The new releases from open-source network virtualization projects keep coming.
A day after the OpenDaylight Foundation unveiled the fifth release of its open software-defined networking (SDN) platform—dubbed “Boron”—the ONOS Project on Sept. 22 introduced the eighth release of its SDN operating system for service providers and enterprises, code-named “Hummingbird” and offering improvements in southbound and northbound protocols and support for incremental SDN on legacy networking devices.
Four days later, the Open Project for NFV (network-functions virtualization)—or OPNFV—rolled out “Colorado,” the group’s third platform release. It takes advantage of the previous two releases while adding feature enhancements around security, IPv6, service-function chaining (SFC), VPN capabilities and support for multiple hardware architectures, according to officials.
“We’re seeing a maturity of process with the Colorado release, reflected by things like achievement of the CII [Core Infrastructure Initiative] Best Practices badge for security and the growing maturity of our testing and DevOps methodology,” Chris Price, chairman of the OPNFV Technical Steering Committee and open-source manager for SDN, cloud and NFV at Ericsson, said in a statement.
The releases illustrate the amount of work being done to create open platforms for network virtualization. SDN and NFV are designed to enable businesses and service providers to build scalable, programmable and agile networks that can meet the demands from rapidly changing data center and IT environments driven by such trends as greater worker mobility, the internet of things (IoT), data analytics, video-based traffic and the cloud.
The technologies remove the control plane and networking tasks, such as load balancing, routing and firewalls, from expensive and complex hardware, and put them into software that is easier to manage and runs on less-expensive industry-standard systems.
OpenDaylight, ONOS and OPNFV are industry consortiums created with the goal of developing open platforms around these technologies that give vendors someone on which to build products. It also reduces the risk to customers of vendor tie-in and gives them more flexibility as they build out their software-defined networks. All three groups are projects under the auspices of the Linux Foundation.
OpenDaylight and ONOS are tackling some of the same issues, which calls into question whether they are helping or hindering efforts toward standardization. In a post on the OpenDaylight blog after ONOS joined the Linux Foundation in October 2015, OpenDaylight Executive Director Neela Jacques noted those concerns but wrote that, ultimately, having both will be beneficial to end users.
“Key users such as AT&T have shared with us that there’s currently no single technology that solves all of their problems,” Jacques wrote. “Some end users and vendor organizations see strong reasons to support both ONOS and OpenDaylight at this time. Just like sibling projects OpenDaylight and OPNFV, hosting both ONOS and OpenDaylight under one umbrella allows us to both continue innovating, but also drives us toward greater synergies and ways to leverage each other.”
Included in the new features for ONOS’ Hummingbird are improved southbound protocols that will enable the ONOS OS to include more support for network devices from Cisco Systems and Arista Networks, new northbound capabilities for improved interoperability, and ways for applications to interact via message bus integration with such technologies as RabbitMQ from Adara and Kafka from Calix.

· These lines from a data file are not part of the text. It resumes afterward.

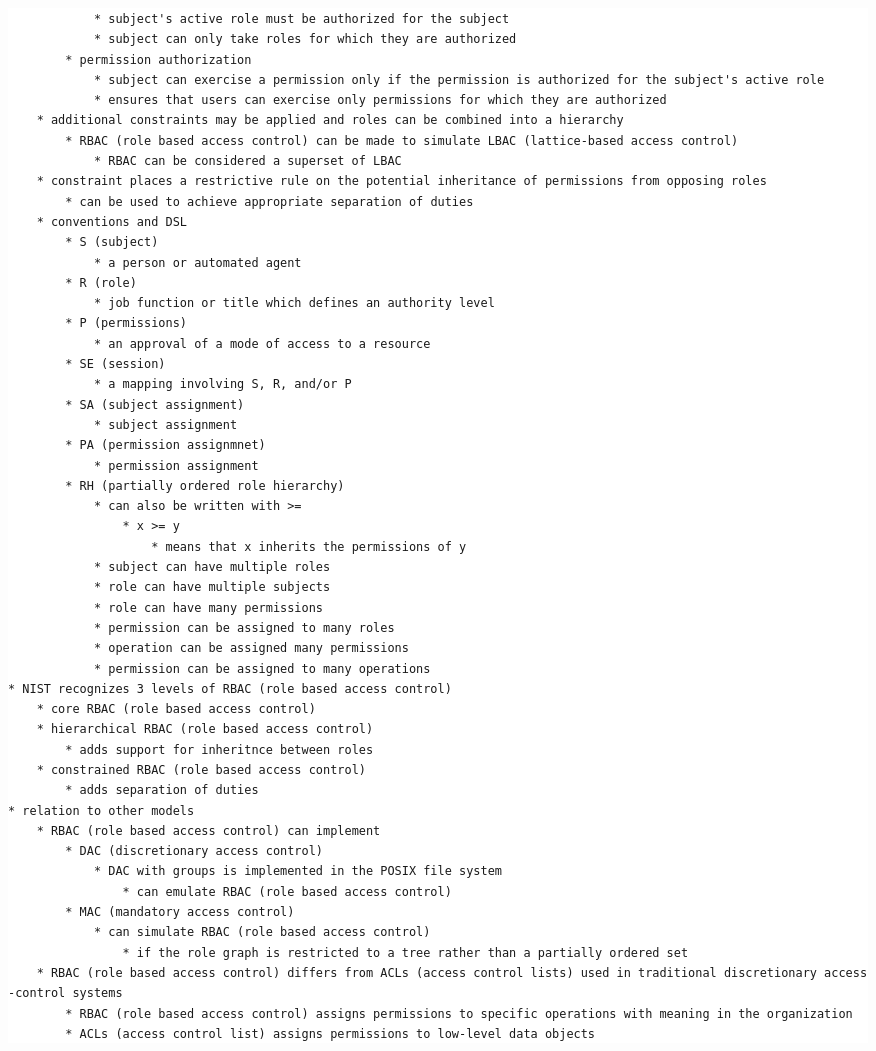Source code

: 				* subject's active role must be authorized for the subject
				* subject can only take roles for which they are authorized
			* permission authorization
				* subject can exercise a permission only if the permission is authorized for the subject's active role
				* ensures that users can exercise only permissions for which they are authorized 
		* additional constraints may be applied and roles can be combined into a hierarchy
			* RBAC (role based access control) can be made to simulate LBAC (lattice-based access control)
				* RBAC can be considered a superset of LBAC
		* constraint places a restrictive rule on the potential inheritance of permissions from opposing roles
			* can be used to achieve appropriate separation of duties
		* conventions and DSL
			* S (subject)
				* a person or automated agent
			* R (role)
				* job function or title which defines an authority level
			* P (permissions)
				* an approval of a mode of access to a resource
			* SE (session)
				* a mapping involving S, R, and/or P
			* SA (subject assignment)
				* subject assignment
			* PA (permission assignmnet)
				* permission assignment
			* RH (partially ordered role hierarchy)
				* can also be written with >=
					* x >= y
						* means that x inherits the permissions of y
				* subject can have multiple roles
				* role can have multiple subjects
				* role can have many permissions
				* permission can be assigned to many roles
				* operation can be assigned many permissions
				* permission can be assigned to many operations
	* NIST recognizes 3 levels of RBAC (role based access control)
		* core RBAC (role based access control)
		* hierarchical RBAC (role based access control)
			* adds support for inheritnce between roles
		* constrained RBAC (role based access control)
			* adds separation of duties
	* relation to other models
		* RBAC (role based access control) can implement
			* DAC (discretionary access control)
				* DAC with groups is implemented in the POSIX file system
					* can emulate RBAC (role based access control)
			* MAC (mandatory access control)
				* can simulate RBAC (role based access control)
					* if the role graph is restricted to a tree rather than a partially ordered set
		* RBAC (role based access control) differs from ACLs (access control lists) used in traditional discretionary access-control systems	
			* RBAC (role based access control) assigns permissions to specific operations with meaning in the organization
			* ACLs (access control list) assigns permissions to low-level data objects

New features also offer greater scalability capabilities for large networks and new Yang modeling and management capabilities from Huawei Technologies to support incremental adoption of SDN in legacy networks. In addition, Huawei has broadened ONOS commercial support with a new controller, Agile Controller 3.0, based on ONOS.
“Hummingbird is the ideal platform to deliver the full SDN value proposition to service providers,” Bill Snow, vice president of engineering at ON.Lab, said in a statement. “Hummingbird delivers important advancements not only in the core control functions, but also in support of automation and configuration of legacy and OpenFlow-enabled devices to serve the growing set of use cases being tackled by service providers today and into the future.”
With Colorado, OPNFV included enhanced security via the CII Badge for best practices in open-source development and continued prototyping identity federation and management for OpenStack and OpenDaylight, according to officials. In addition, SFC can now run across multiple nodes and includes support for VNF (Virtual Network Functions) Manager installation and for enhanced cloud scenarios, and there is improved IPv6 support in Colorado around IPv6-only deployments and full underlay and overlay support.
Colorado also includes full support for multiple hardware architectures, including x86 and ARM.
“Colorado represents a more robust version of OPNFV’s previous ‘Brahmaputra’ platform,” OPNFV Director Heather Kirksey said in a statement. “The OPNFV community, in close collaboration with other upstream communities, has delivered enhanced capabilities most important to the NFV platform growth and maturity.”